=== INPUT MATERIAL ===
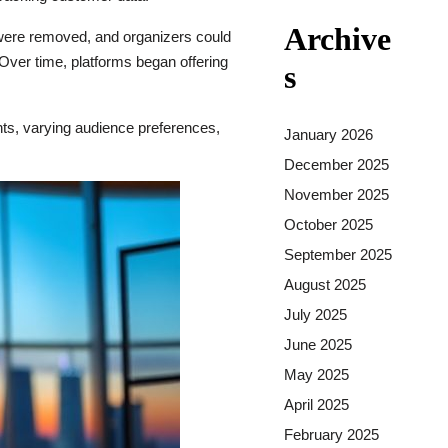
Archive
 were removed, and organizers could
 Over time, platforms began offering
s
ants, varying audience preferences,
January 2026
December 2025
November 2025
October 2025
September 2025
August 2025
July 2025
June 2025
May 2025
April 2025
February 2025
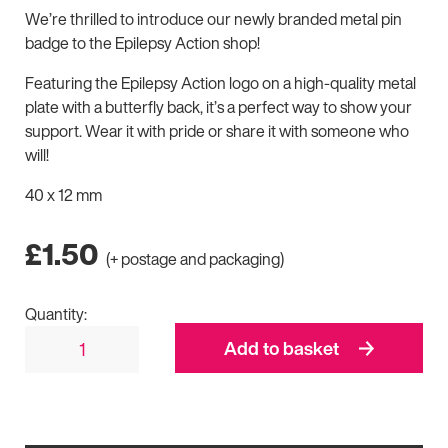
We’re thrilled to introduce our newly branded metal pin
badge to the Epilepsy Action shop!
Featuring the Epilepsy Action logo on a high-quality metal
plate with a butterfly back, it’s a perfect way to show your
support. Wear it with pride or share it with someone who
will!
40 x 12 mm
£
1.50
(+ postage and packaging)
Quantity:
Add to basket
===
YOUR GOAL ▸
Repeat every entry exactly. Do not include the pictures.

WRITTEN ANSWER ▸
Archive
 were removed, and organizers could
 Over time, platforms began offering
s
ants, varying audience preferences,
January 2026
December 2025
November 2025
October 2025
September 2025
August 2025
July 2025
June 2025
May 2025
April 2025
February 2025
We’re thrilled to introduce our newly branded metal pin
badge to the Epilepsy Action shop!
Featuring the Epilepsy Action logo on a high-quality metal
plate with a butterfly back, it’s a perfect way to show your
support. Wear it with pride or share it with someone who
will!
40 x 12 mm
£
1.50
(+ postage and packaging)
Quantity:
Add to basket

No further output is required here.